- STUDY MATERIAL -

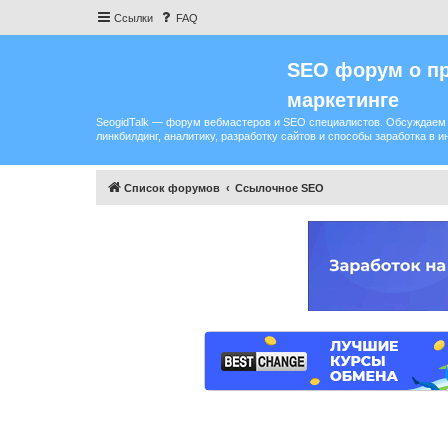
Ссылки
FAQ
SEO форум о пр
маркетинге
SeogidTalk — форум вебмастеров и SEO специалистов. Обсуждаем 
линкбилдинг, аналитику, разработку сайтов и способы заработка в и
Список форумов
Ссылочное SEO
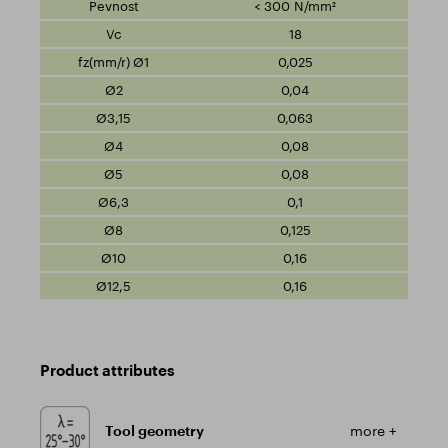
< 300 N/mm²
18
0,025
0,04
0,063
0,08
0,08
0,1
0,125
0,16
0,16
Product attributes
Tool geometry
more +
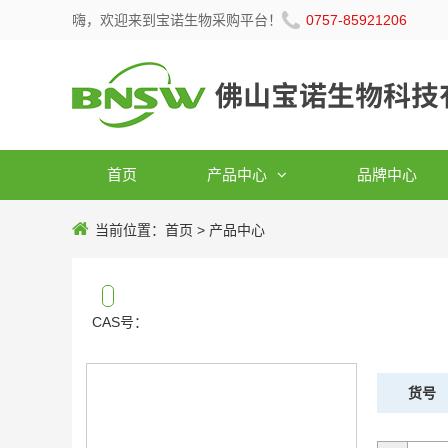
嗨，欢迎来到宝诺生物采购平台！
0757-85921206
首页
产品中心
品牌中心
当前位置：
首页
>
产品中心
CAS号：
货号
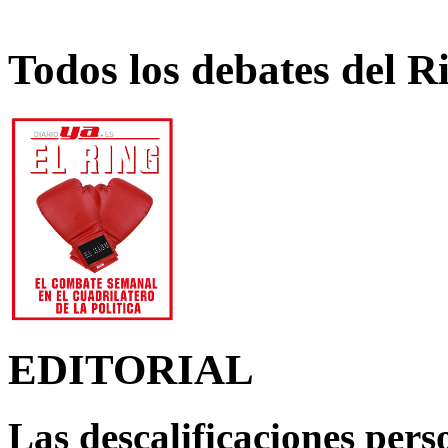
Todos los debates del R
EDITORIAL
Las descalificaciones pers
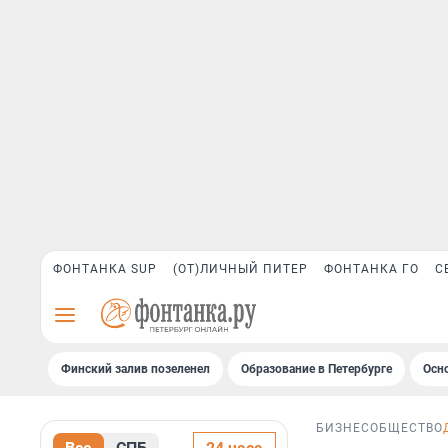
ФОНТАНКА SUP
(ОТ)ЛИЧНЫЙ ПИТЕР
ФОНТАНКА ГО
С
Финский залив позеленел
Образование в Петербурге
Осн
БИЗНЕС
ОБЩЕСТВО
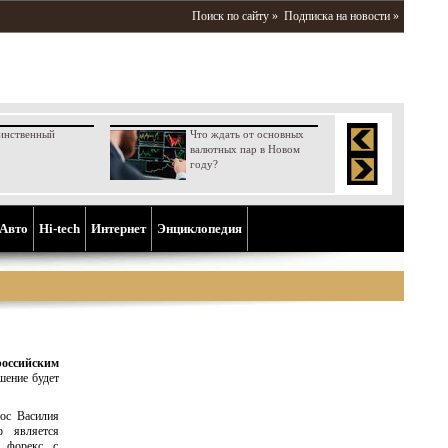
Поиск по сайту »
Подписка на новости »
инственный
Что ждать от основных
валютных пар в Новом
году?
Aвто
Hi-tech
Интернет
Энциклопедия
российским
шение будет
лос Василия
о является
 форекс с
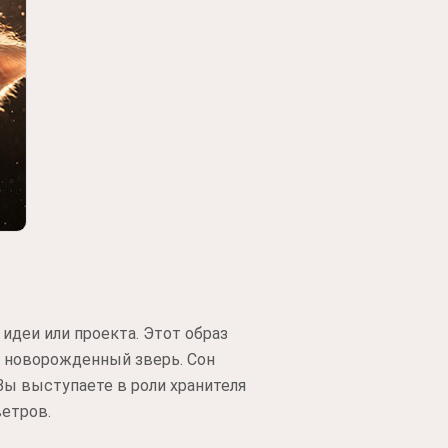
идеи или проекта. Этот образ
и новорожденный зверь. Сон
Вы выступаете в роли хранителя
ветров.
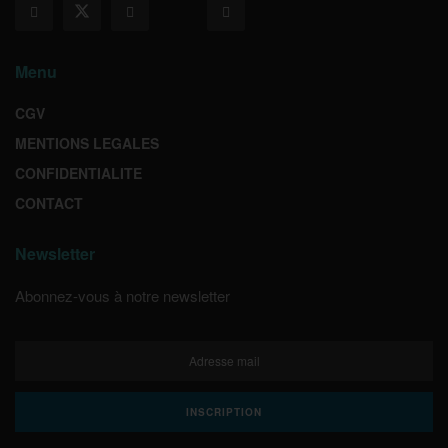
Menu
CGV
MENTIONS LEGALES
CONFIDENTIALITE
CONTACT
Newsletter
Abonnez-vous à notre newsletter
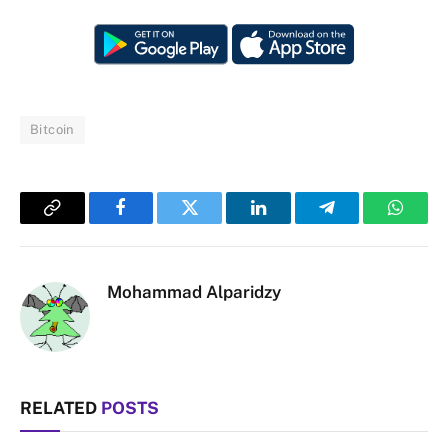
Bitcoin
Copy
Facebook
Twitter
LinkedIn
Telegram
Whats
Link
Mohammad Alparidzy
RELATED
POSTS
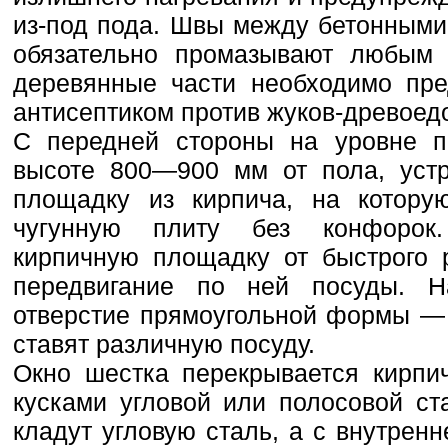
из-под пода. Швы между бетонными
обязательно промазывают любым р
деревянные части необходимо пре
антисептиком против жуков-древоедо
С передней стороны на уровне п
высоте 800—900 мм от пола, устр
площадку из кирпича, на котору
чугунную плиту без конфорок.
кирпичную площадку от быстрого 
передвигание по ней посуды. Н
отверстие прямоугольной формы — 
ставят различную посуду.
Окно шестка перекрывается кирпи
кусками угловой или полосовой ст
кладут угловую сталь, а с внутрен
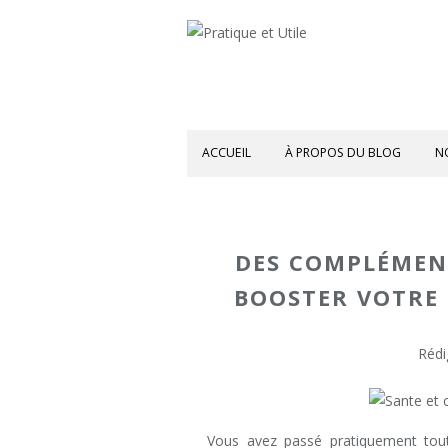
ACCUEIL
À PROPOS DU BLOG
N
DES COMPLÉMEN
BOOSTER VOTRE 
Rédi
Vous avez passé pratiquement tout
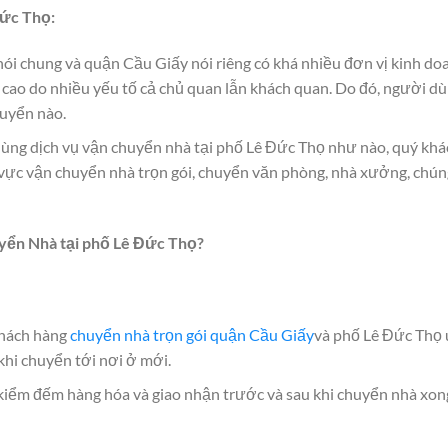
Đức Thọ:
nói chung và quận Cầu Giấy nói riêng có khá nhiều đơn vị kinh do
á cao do nhiều yếu tố cả chủ quan lẫn khách quan. Do đó, người d
huyển nào.
dùng dịch vụ vận chuyển nhà tại phố Lê Đức Thọ như nào, quý khá
ực vận chuyển nhà trọn gói, chuyển văn phòng, nhà xưởng, chúng
uyển Nhà tại phố Lê Đức Thọ?
khách hàng
chuyển nhà trọn gói quận Cầu Giấy
và phố Lê Đức Thọ 
hi chuyển tới nơi ở mới.
 kiểm đếm hàng hóa và giao nhận trước và sau khi chuyển nhà xon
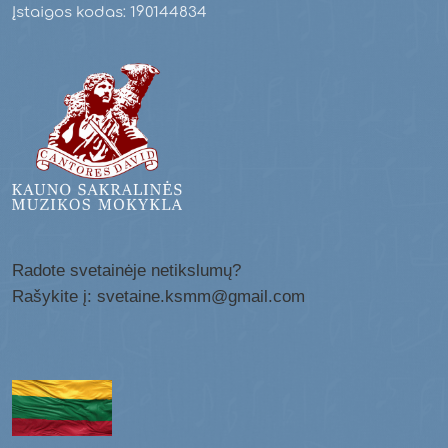
Įstaigos kodas: 190144834
Radote svetainėje netikslumų?
Rašykite į: svetaine.ksmm@gmail.com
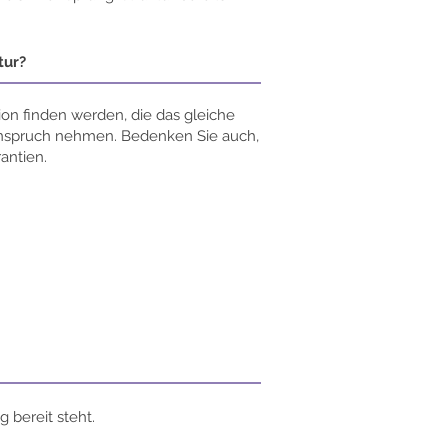
tur?
ion finden werden, die das gleiche
 Anspruch nehmen. Bedenken Sie auch,
antien.
 bereit steht.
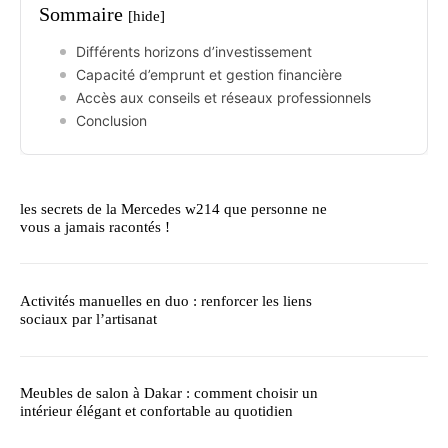
Sommaire
[hide]
Différents horizons d’investissement
Capacité d’emprunt et gestion financière
Accès aux conseils et réseaux professionnels
Conclusion
les secrets de la Mercedes w214 que personne ne
vous a jamais racontés !
Activités manuelles en duo : renforcer les liens
sociaux par l’artisanat
Meubles de salon à Dakar : comment choisir un
intérieur élégant et confortable au quotidien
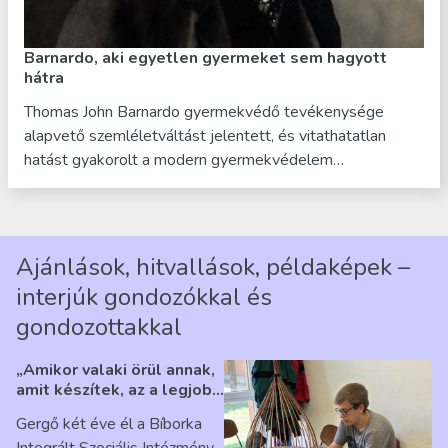
Barnardo, aki egyetlen gyermeket sem hagyott
hátra
Thomas John Barnardo gyermekvédő tevékenysége
alapvető szemléletváltást jelentett, és vitathatatlan
hatást gyakorolt a modern gyermekvédelem…
Ajánlások, hitvallások, példaképek –
interjúk gondozókkal és
gondozottakkal
„Amikor valaki örül annak,
amit készítek, az a legjobb
érzés” – Beszélgetés
Gergő két éve él a Bíborka
Ribárszky Gergő ellátottal
Integrált Szociális Intézmény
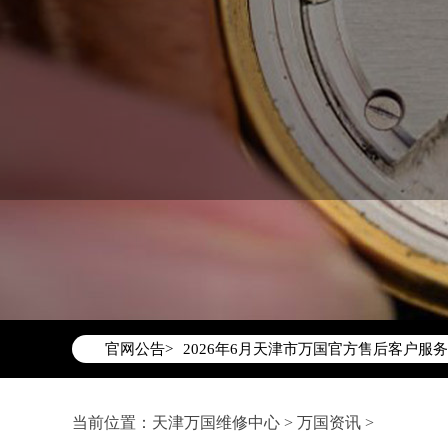
2026年6月万国天津市售后服务网络优
2026年6月天津市万国官方售后客户服务热线：
官网公告>
2026年6月万国售后服务中心最新网点
天津市和平区赤峰道136号天津国际金融
当前位置：
天津万国维修中心
>
万国资讯
>
天津市和平区赤峰道136号天津国际金融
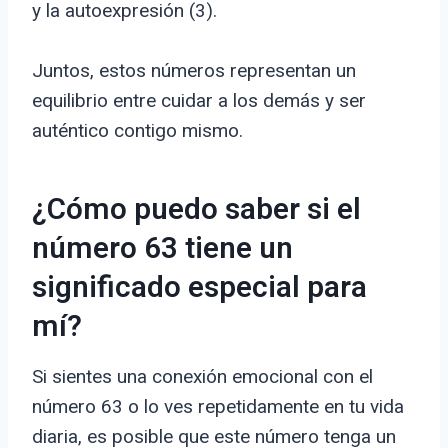
y la autoexpresión (3).
Juntos, estos números representan un
equilibrio entre cuidar a los demás y ser
auténtico contigo mismo.
¿Cómo puedo saber si el
número 63 tiene un
significado especial para
mí?
Si sientes una conexión emocional con el
número 63 o lo ves repetidamente en tu vida
diaria, es posible que este número tenga un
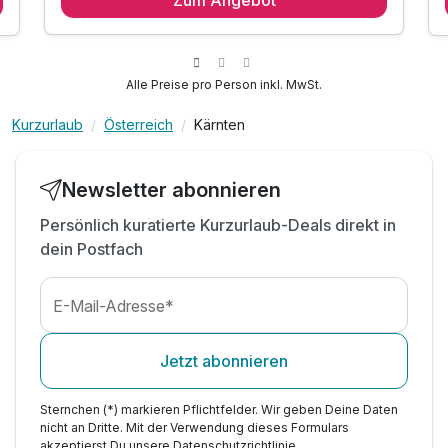
2 x reichhaltiges Frühstück vom Buffet
2 x Kaffee & Kuchen am Nachmittag
2 x 3-Gang-Abendmenü mit Salatbuffet
inkl. Kärnten Card* mit vielen Ermäßigungen
Alle Preise pro Person inkl. MwSt.
inkl. Nutzung der Wellnessoase mit Saunen
Kurzurlaub
Österreich
Kärnten
inkl. Nutzung von Hallenbad mit Sonnenterasse
inkl. Nutzung des Fitnessraumes
inkl. Kinderspielzimmer & Spielplatz
Newsletter abonnieren
Tipp: Aufstieg zum Mölltaler Gletscher
Persönlich kuratierte Kurzurlaub-Deals direkt in
Tipp: Raggaschlucht erkunden
dein Postfach
E-Mail-Adresse*
Jetzt abonnieren
Sternchen (*) markieren Pflichtfelder. Wir geben Deine Daten
nicht an Dritte. Mit der Verwendung dieses Formulars
akzeptierst Du unsere
Datenschutzrichtlinie
.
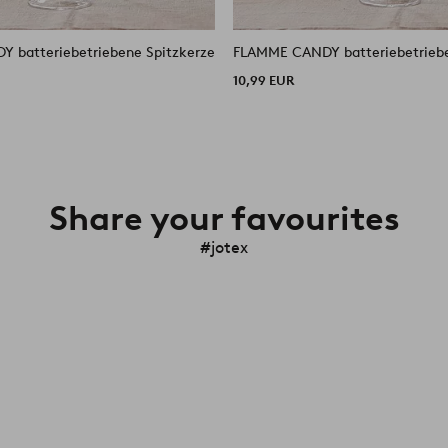
 batteriebetriebene Spitzkerze
FLAMME CANDY batteriebetriebe
10,99 EUR
Share your favourites
#jotex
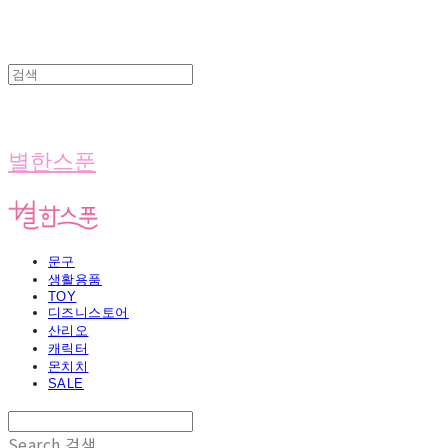
별한스푼
문구
생활용품
TOY
디즈니스토어
산리오
캐릭터
몬치치
SALE
Search
검색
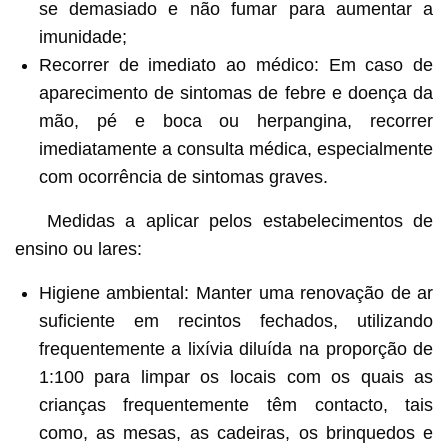
se demasiado e não fumar para aumentar a
imunidade;
Recorrer de imediato ao médico: Em caso de
aparecimento de sintomas de febre e doença da
mão, pé e boca ou herpangina, recorrer
imediatamente a consulta médica, especialmente
com ocorrência de sintomas graves.
Medidas a aplicar pelos estabelecimentos de
ensino ou lares:
Higiene ambiental: Manter uma renovação de ar
suficiente em recintos fechados, utilizando
frequentemente a lixívia diluída na proporção de
1:100 para limpar os locais com os quais as
crianças frequentemente têm contacto, tais
como, as mesas, as cadeiras, os brinquedos e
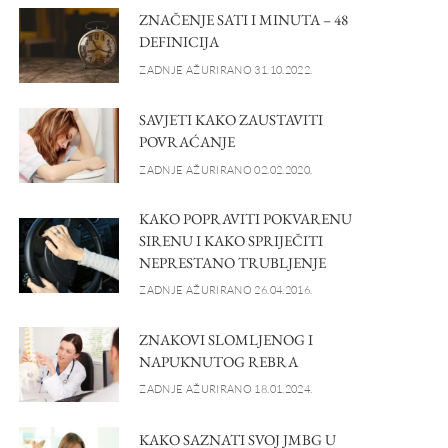
ZNAČENJE SATI I MINUTA – 48
DEFINICIJA
ZADNJE AŽURIRANO 31.10.2022.
SAVJETI KAKO ZAUSTAVITI
POVRAĆANJE
ZADNJE AŽURIRANO 02.02.2020.
KAKO POPRAVITI POKVARENU
SIRENU I KAKO SPRIJEČITI
NEPRESTANO TRUBLJENJE
ZADNJE AŽURIRANO 26.04.2016.
ZNAKOVI SLOMLJENOG I
NAPUKNUTOG REBRA
ZADNJE AŽURIRANO 18.01.2024.
KAKO SAZNATI SVOJ JMBG U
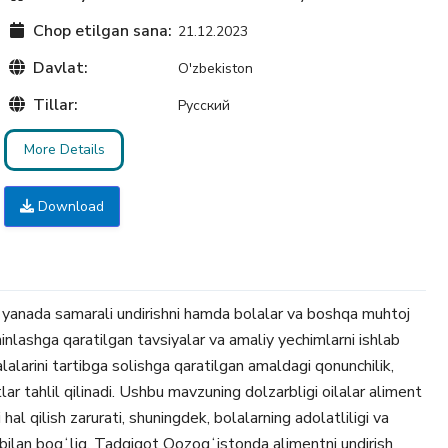
Chop etilgan sana:
21.12.2023
Davlat:
O'zbekiston
Tillar:
Русский
More Details
Download
yanada samarali undirishni hamda bolalar va boshqa muhtoj
minlashga qaratilgan tavsiyalar va amaliy yechimlarni ishlab
lalarini tartibga solishga qaratilgan amaldagi qonunchilik,
lar tahlil qilinadi. Ushbu mavzuning dolzarbligi oilalar aliment
al qilish zarurati, shuningdek, bolalarning adolatliligi va
 bilan bogʻliq. Tadqiqot Qozogʻistonda alimentni undirish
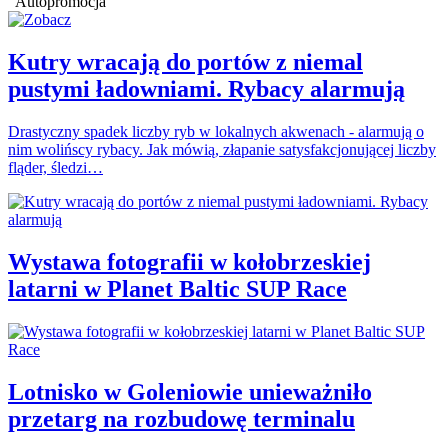
Autopromocja
Kutry wracają do portów z niemal
pustymi ładowniami. Rybacy alarmują
Drastyczny spadek liczby ryb w lokalnych akwenach - alarmują o
nim wolińscy rybacy. Jak mówią, złapanie satysfakcjonującej liczby
fląder, śledzi…
Wystawa fotografii w kołobrzeskiej
latarni w Planet Baltic SUP Race
Lotnisko w Goleniowie unieważniło
przetarg na rozbudowę terminalu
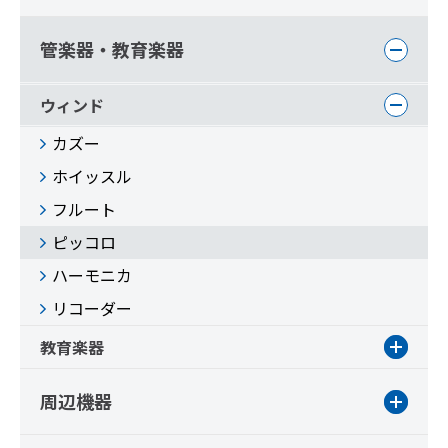
管楽器・教育楽器
ウィンド
カズー
ホイッスル
フルート
ピッコロ
ハーモニカ
リコーダー
教育楽器
周辺機器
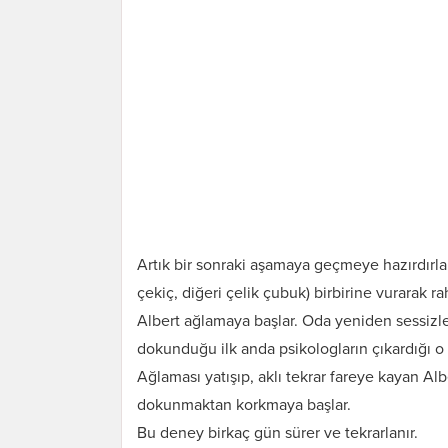
Artık bir sonraki aşamaya geçmeye hazırdırla
çekiç, diğeri çelik çubuk) birbirine vurarak r
Albert ağlamaya başlar. Oda yeniden sessiz
dokunduğu ilk anda psikologların çıkardığı o 
Ağlaması yatışıp, aklı tekrar fareye kayan Al
dokunmaktan korkmaya başlar.
Bu deney birkaç gün sürer ve tekrarlanır.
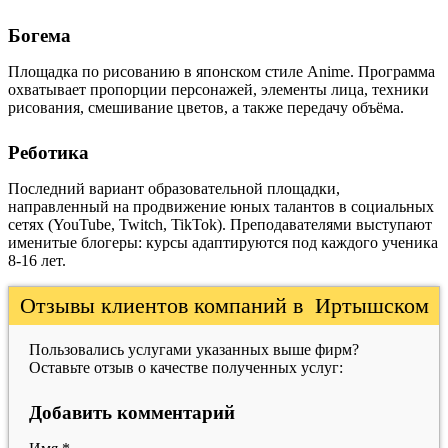
Богема
Площадка по рисованию в японском стиле Anime. Программа
охватывает пропорции персонажей, элементы лица, техники
рисования, смешивание цветов, а также передачу объёма.
Реботика
Последний вариант образовательной площадки,
направленный на продвижение юных талантов в социальных
сетях (YouTube, Twitch, TikTok). Преподавателями выступают
именитые блогеры: курсы адаптируются под каждого ученика
8-16 лет.
Отзывы клиентов компаний в Иртышском
Пользовались услугами указанных выше фирм?
Оставьте отзыв о качестве полученных услуг:
Добавить комментарий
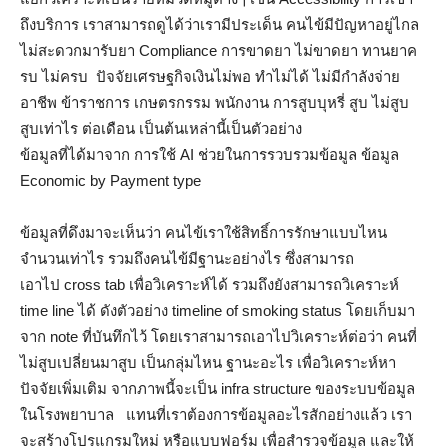
ถึงบริการ เราสามารถดูได้ว่าเรามีประเด็น คนไข้มีปัญหาอยู่ไกล
ไม่สะดวกมารับยา Compliance การขาดยา ไม่ขาดยา ทานยาค
รบ ไม่ครบ ปัจจัยเศรษฐกิจเงินไม่พอ ทำไม่ได้ ไม่มีกำลังจ่าย
อาชีพ ข้าราชการ เกษตรกรรม พนักงาน การสูบบุหรี่ สูบ ไม่สูบ
สูบเท่าไร ต่อเดือน เป็นต้นเหล่านี้เป็นตัวอย่าง
ข้อมูลที่ได้มาจาก การใช้ AI ช่วยในการรวบรวมข้อมูล ข้อมูล
Economic by Payment type
ข้อมูลที่ดึงมาจะเห็นว่า คนไข้เราใช้สิทธิ์การรักษาแบบไหน
จำนวนเท่าไร รวมถึงคนไข้มีฐานะอย่างไร ซึ่งสามารถ
เอาไป cross tab เพื่อวิเคราะห์ได้ รวมถึงยังสามารถวิเคราะห์
time line ได้ ดังตัวอย่าง timeline of smoking status โดยเก็บมา
จาก note ที่บันทึกไว้ โดยเราสามารถเอาไปวิเคราะห์ต่อว่า คนที่
ไม่สูบเปลี่ยนมาสูบ เป็นกลุ่มไหน ฐานะอะไร เพื่อวิเคราะห์หา
ปัจจัยเพิ่มเติม จากภาพนี้จะเป็น infra structure ของระบบข้อมูล
ในโรงพยาบาล แทนที่เราต้องการข้อมูลอะไรสักอย่างแล้ว เรา
จะสร้างโปรแกรมใหม่ หรือแบบฟอร์ม เพื่อสำรวจข้อมูล และให้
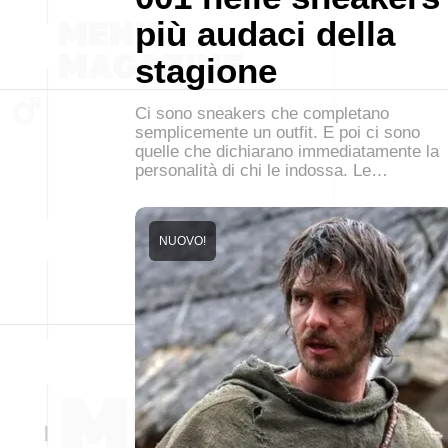
più audaci della
stagione
Ci sono sneakers che completano
semplicemente un outfit. E poi ci sono
quelle che dichiarano immediatamente la
personalità di chi le indossa. Le…
NUOVO!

- TASK DETAILS -
Change "Hallenbad" to "Freibad" in the stretch of the items from the line containing "2 x reichhaltiges Frühstück vom Buffet" through the line containing "KAKO SAZNATI SVOJ JMBG U", and write out those lines again with nothing else altered. Leave the pictures out of your answer.

- EXPECTED OUTPUT -
2 x reichhaltiges Frühstück vom Buffet
2 x Kaffee & Kuchen am Nachmittag
2 x 3-Gang-Abendmenü mit Salatbuffet
inkl. Kärnten Card* mit vielen Ermäßigungen
Alle Preise pro Person inkl. MwSt.
inkl. Nutzung der Wellnessoase mit Saunen
Kurzurlaub
Österreich
Kärnten
inkl. Nutzung von Freibad mit Sonnenterasse
inkl. Nutzung des Fitnessraumes
inkl. Kinderspielzimmer & Spielplatz
Newsletter abonnieren
Tipp: Aufstieg zum Mölltaler Gletscher
Persönlich kuratierte Kurzurlaub-Deals direkt in
Tipp: Raggaschlucht erkunden
dein Postfach
E-Mail-Adresse*
Jetzt abonnieren
Sternchen (*) markieren Pflichtfelder. Wir geben Deine Daten
nicht an Dritte. Mit der Verwendung dieses Formulars
akzeptierst Du unsere
Datenschutzrichtlinie
.
 batteriebetriebene Spitzkerze
FLAMME CANDY batteriebetriebe
10,99 EUR
Share your favourites
#jotex
별한스푼
문구
생활용품
TOY
디즈니스토어
산리오
캐릭터
몬치치
SALE
Search
검색
se demasiado e não fumar para aumentar a
imunidade;
Recorrer de imediato ao médico: Em caso de
aparecimento de sintomas de febre e doença da
mão, pé e boca ou herpangina, recorrer
imediatamente a consulta médica, especialmente
com ocorrência de sintomas graves.
Medidas a aplicar pelos estabelecimentos de
ensino ou lares:
Higiene ambiental: Manter uma renovação de ar
suficiente em recintos fechados, utilizando
frequentemente a lixívia diluída na proporção de
1:100 para limpar os locais com os quais as
crianças frequentemente têm contacto, tais
como, as mesas, as cadeiras, os brinquedos e
ZNAČENJE SATI I MINUTA – 48
DEFINICIJA
ZADNJE AŽURIRANO 31.10.2022.
SAVJETI KAKO ZAUSTAVITI
POVRAĆANJE
ZADNJE AŽURIRANO 02.02.2020.
KAKO POPRAVITI POKVARENU
SIRENU I KAKO SPRIJEČITI
NEPRESTANO TRUBLJENJE
ZADNJE AŽURIRANO 26.04.2016.
ZNAKOVI SLOMLJENOG I
NAPUKNUTOG REBRA
ZADNJE AŽURIRANO 18.01.2024.
KAKO SAZNATI SVOJ JMBG U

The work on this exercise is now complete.